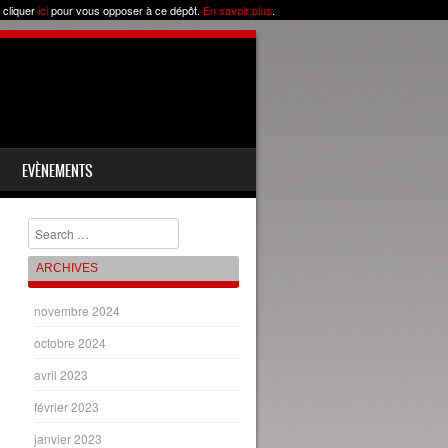
 cliquer
ici
pour vous opposer à ce dépôt.
En savoir plus
.
EVÈNEMENTS
Chercher
ARCHIVES
novembre 2024
octobre 2024
avril 2023
février 2023
janvier 2023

==========

» Your goal: Retype the text that accompanies the entry above, keeping every line as it appears, and leave the picture out.

» Task response:
 cliquer
ici
pour vous opposer à ce dépôt.
En savoir plus
.
EVÈNEMENTS
Chercher
ARCHIVES
novembre 2024
octobre 2024
avril 2023
février 2023
janvier 2023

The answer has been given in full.